Cocaine is a highly addictive crystalline alkaloid that is the most frequent cause of drug-related deaths in the United States . Cocaine mediates its effect by inhibition of norepinephrine, epinephrine, dopamine, and serotonin reuptake in the presynaptic neurons . This causes overstimulation of alpha- and beta-adrenergic receptors. The resulting catecholamine surge is associated with a variety of cardiovascular abnormalities including myocardial infarction (MI), arrhythmia, cardiomyopathy and congestive heart failure . Long-term cocaine use is associated with left ventricular hypertrophy and prolonged deceleration time . The correlation between cocaine use and TCM can depend on factors such as the time of presentation in the hospital, illegal use and short half-life of cocaine, disparity in health care and other cardiac comorbidities pointing towards diagnoses with similar presentation. In our case the patient presented with chest pain a few days after consuming cocaine. Although a definite causal relationship cannot be ascertained, the close temporal association between the use of cocaine and the rapid onset of symptoms suggests that cocaine might be the trigger for the development of TCM. The echocardiogram having showed severe hypokinesis of the mid- and apical wall, and the left heart catheterization having showed no evidence of coronary artery disease, a diagnosis of TCM was made.
The treatment of TCM should be directed towards improvement of cardiac function and reduction of the risk of heart failure. Beta-blockers and angiotensin-converting enzyme inhibitors are generally used . Counseling on drug addiction and detoxification are required since cessation of cocaine use have been shown to improve cardiac function. Our patient was discharged on aspirin, beta-blockers and angiotensin-converting enzyme inhibitors with counseling for cocaine cessation however she did not show up for her counseling appointment.

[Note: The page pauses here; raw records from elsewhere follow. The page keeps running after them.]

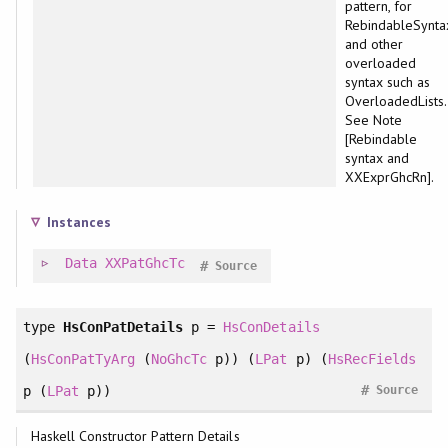
pattern, for
RebindableSynta
and other
overloaded
syntax such as
OverloadedLists.
See Note
[Rebindable
syntax and
XXExprGhcRn].
Instances
Data
XXPatGhcTc
#
Source
type
HsConPatDetails
p =
HsConDetails
(
HsConPatTyArg
(
NoGhcTc
p)) (
LPat
p) (
HsRecFields
#
p (
LPat
p))
Source
Haskell Constructor Pattern Details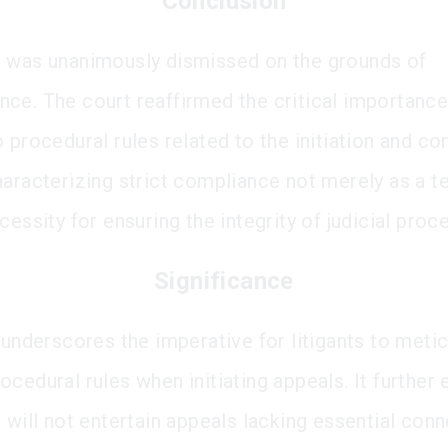
Conclusion
 was unanimously dismissed on the grounds of
ce. The court reaffirmed the critical importance
 procedural rules related to the initiation and co
haracterizing strict compliance not merely as a te
cessity for ensuring the integrity of judicial proc
Significance
 underscores the imperative for litigants to meti
cedural rules when initiating appeals. It further 
 will not entertain appeals lacking essential con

TCM is reversible and the prognosis is generally good if diagnosis is made promptly. Therefore, the possibility of TCM should be considered in patients with cocaine use who present with symptoms of acute chest syndrome with signs of ischemia on electrocardiography. Physician awareness about this rare association can reduce the mortality in TCM with early investigation and intervention like coronary angiography.